* Entries shown:
****************
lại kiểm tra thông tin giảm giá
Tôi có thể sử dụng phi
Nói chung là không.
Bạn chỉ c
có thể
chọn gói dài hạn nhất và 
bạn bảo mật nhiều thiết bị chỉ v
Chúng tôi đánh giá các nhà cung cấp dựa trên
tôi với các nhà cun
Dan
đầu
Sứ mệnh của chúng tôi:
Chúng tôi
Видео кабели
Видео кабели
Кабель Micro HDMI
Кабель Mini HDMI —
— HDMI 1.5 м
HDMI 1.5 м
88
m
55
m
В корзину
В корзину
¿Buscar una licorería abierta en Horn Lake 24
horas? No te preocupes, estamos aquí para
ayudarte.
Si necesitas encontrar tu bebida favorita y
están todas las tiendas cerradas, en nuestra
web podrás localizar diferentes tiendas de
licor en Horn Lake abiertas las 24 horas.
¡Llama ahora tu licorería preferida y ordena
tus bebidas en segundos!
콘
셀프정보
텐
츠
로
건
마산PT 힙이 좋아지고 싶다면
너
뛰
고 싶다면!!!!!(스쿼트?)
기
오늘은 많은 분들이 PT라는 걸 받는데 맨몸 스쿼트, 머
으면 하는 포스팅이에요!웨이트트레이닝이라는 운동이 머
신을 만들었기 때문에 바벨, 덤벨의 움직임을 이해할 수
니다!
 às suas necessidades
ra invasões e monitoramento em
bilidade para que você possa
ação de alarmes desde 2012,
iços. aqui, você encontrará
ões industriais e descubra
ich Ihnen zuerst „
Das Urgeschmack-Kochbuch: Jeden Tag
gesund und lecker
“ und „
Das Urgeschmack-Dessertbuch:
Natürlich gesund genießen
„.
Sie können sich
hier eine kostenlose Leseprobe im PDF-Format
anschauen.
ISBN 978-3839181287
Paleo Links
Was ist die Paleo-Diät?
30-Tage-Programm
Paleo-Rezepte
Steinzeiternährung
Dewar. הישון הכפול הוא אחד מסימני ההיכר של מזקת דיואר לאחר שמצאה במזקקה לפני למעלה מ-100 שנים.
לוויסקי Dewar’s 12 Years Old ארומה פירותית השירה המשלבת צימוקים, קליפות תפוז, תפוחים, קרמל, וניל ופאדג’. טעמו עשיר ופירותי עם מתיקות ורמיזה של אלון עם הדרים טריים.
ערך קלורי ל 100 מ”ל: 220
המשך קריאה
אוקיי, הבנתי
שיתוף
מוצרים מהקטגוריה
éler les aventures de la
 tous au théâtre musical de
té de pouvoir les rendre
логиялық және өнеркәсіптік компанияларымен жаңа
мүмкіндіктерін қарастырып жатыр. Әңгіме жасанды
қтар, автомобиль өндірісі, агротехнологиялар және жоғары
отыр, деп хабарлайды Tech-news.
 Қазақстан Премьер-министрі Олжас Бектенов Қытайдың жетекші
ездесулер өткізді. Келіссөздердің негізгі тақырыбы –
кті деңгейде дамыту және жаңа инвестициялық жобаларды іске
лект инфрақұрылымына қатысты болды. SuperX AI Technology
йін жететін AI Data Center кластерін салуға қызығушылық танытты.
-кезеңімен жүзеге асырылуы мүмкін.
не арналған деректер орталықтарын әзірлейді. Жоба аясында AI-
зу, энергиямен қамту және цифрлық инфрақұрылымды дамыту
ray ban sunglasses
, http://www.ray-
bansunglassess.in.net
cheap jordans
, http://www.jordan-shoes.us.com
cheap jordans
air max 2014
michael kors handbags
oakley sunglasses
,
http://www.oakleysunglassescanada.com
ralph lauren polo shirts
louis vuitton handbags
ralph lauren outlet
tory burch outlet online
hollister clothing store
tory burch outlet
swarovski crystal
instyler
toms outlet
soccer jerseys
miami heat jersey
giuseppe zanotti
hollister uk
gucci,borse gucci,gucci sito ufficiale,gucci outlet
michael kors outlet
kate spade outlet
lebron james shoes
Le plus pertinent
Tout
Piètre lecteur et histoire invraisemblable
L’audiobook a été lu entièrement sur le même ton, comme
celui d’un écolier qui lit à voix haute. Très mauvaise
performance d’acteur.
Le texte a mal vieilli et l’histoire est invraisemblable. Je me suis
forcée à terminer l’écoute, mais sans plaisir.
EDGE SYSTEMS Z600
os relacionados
****************
Each line above needs to be output again, exactly as shown.

lại kiểm tra thông tin giảm giá
Tôi có thể sử dụng phi
Nói chung là không.
Bạn chỉ c
có thể
chọn gói dài hạn nhất và 
bạn bảo mật nhiều thiết bị chỉ v
Chúng tôi đánh giá các nhà cung cấp dựa trên
tôi với các nhà cun
Dan
đầu
Sứ mệnh của chúng tôi:
Chúng tôi
Видео кабели
Видео кабели
Кабель Micro HDMI
Кабель Mini HDMI —
— HDMI 1.5 м
HDMI 1.5 м
88
m
55
m
В корзину
В корзину
¿Buscar una licorería abierta en Horn Lake 24
horas? No te preocupes, estamos aquí para
ayudarte.
Si necesitas encontrar tu bebida favorita y
están todas las tiendas cerradas, en nuestra
web podrás localizar diferentes tiendas de
licor en Horn Lake abiertas las 24 horas.
¡Llama ahora tu licorería preferida y ordena
tus bebidas en segundos!
콘
셀프정보
텐
츠
로
건
마산PT 힙이 좋아지고 싶다면
너
뛰
고 싶다면!!!!!(스쿼트?)
기
오늘은 많은 분들이 PT라는 걸 받는데 맨몸 스쿼트, 머
으면 하는 포스팅이에요!웨이트트레이닝이라는 운동이 머
신을 만들었기 때문에 바벨, 덤벨의 움직임을 이해할 수
니다!
 às suas necessidades
ra invasões e monitoramento em
bilidade para que você possa
ação de alarmes desde 2012,
iços. aqui, você encontrará
ões industriais e descubra
ich Ihnen zuerst „
Das Urgeschmack-Kochbuch: Jeden Tag
gesund und lecker
“ und „
Das Urgeschmack-Dessertbuch:
Natürlich gesund genießen
„.
Sie können sich
hier eine kostenlose Leseprobe im PDF-Format
anschauen.
ISBN 978-3839181287
Paleo Links
Was ist die Paleo-Diät?
30-Tage-Programm
Paleo-Rezepte
Steinzeiternährung
Dewar. הישון הכפול הוא אחד מסימני ההיכר של מזקת דיואר לאחר שמצאה במזקקה לפני למעלה מ-100 שנים.
לוויסקי Dewar’s 12 Years Old ארומה פירותית השירה המשלבת צימוקים, קליפות תפוז, תפוחים, קרמל, וניל ופאדג’. טעמו עשיר ופירותי עם מתיקות ורמיזה של אלון עם הדרים טריים.
ערך קלורי ל 100 מ”ל: 220
המשך קריאה
אוקיי, הבנתי
שיתוף
מוצרים מהקטגוריה
éler les aventures de la
 tous au théâtre musical de
té de pouvoir les rendre
логиялық және өнеркәсіптік компанияларымен жаңа
мүмкіндіктерін қарастырып жатыр. Әңгіме жасанды
қтар, автомобиль өндірісі, агротехнологиялар және жоғары
отыр, деп хабарлайды Tech-news.
 Қазақстан Премьер-министрі Олжас Бектенов Қытайдың жетекші
ездесулер өткізді. Келіссөздердің негізгі тақырыбы –
кті деңгейде дамыту және жаңа инвестициялық жобаларды іске
лект инфрақұрылымына қатысты болды. SuperX AI Technology
йін жететін AI Data Center кластерін салуға қызығушылық танытты.
-кезеңімен жүзеге асырылуы мүмкін.
не арналған деректер орталықтарын әзірлейді. Жоба аясында AI-
зу, энергиямен қамту және цифрлық инфрақұрылымды дамыту
ray ban sunglasses
, http://www.ray-
bansunglassess.in.net
cheap jordans
, http://www.jordan-shoes.us.com
cheap jordans
air max 2014
michael kors handbags
oakley sunglasses
,
http://www.oakleysunglassescanada.com
ralph lauren polo shirts
louis vuitton handbags
ralph lauren outlet
tory burch outlet online
hollister clothing store
tory burch outlet
swarovski crystal
instyler
toms outlet
soccer jerseys
miami heat jersey
giuseppe zanotti
hollister uk
gucci,borse gucci,gucci sito ufficiale,gucci outlet
michael kors outlet
kate spade outlet
lebron james shoes
Le plus pertinent
Tout
Piètre lecteur et histoire invraisemblable
L’audiobook a été lu entièrement sur le même ton, comme
celui d’un écolier qui lit à voix haute. Très mauvaise
performance d’acteur.
Le texte a mal vieilli et l’histoire est invraisemblable. Je me suis
forcée à terminer l’écoute, mais sans plaisir.
EDGE SYSTEMS Z600
os relacionados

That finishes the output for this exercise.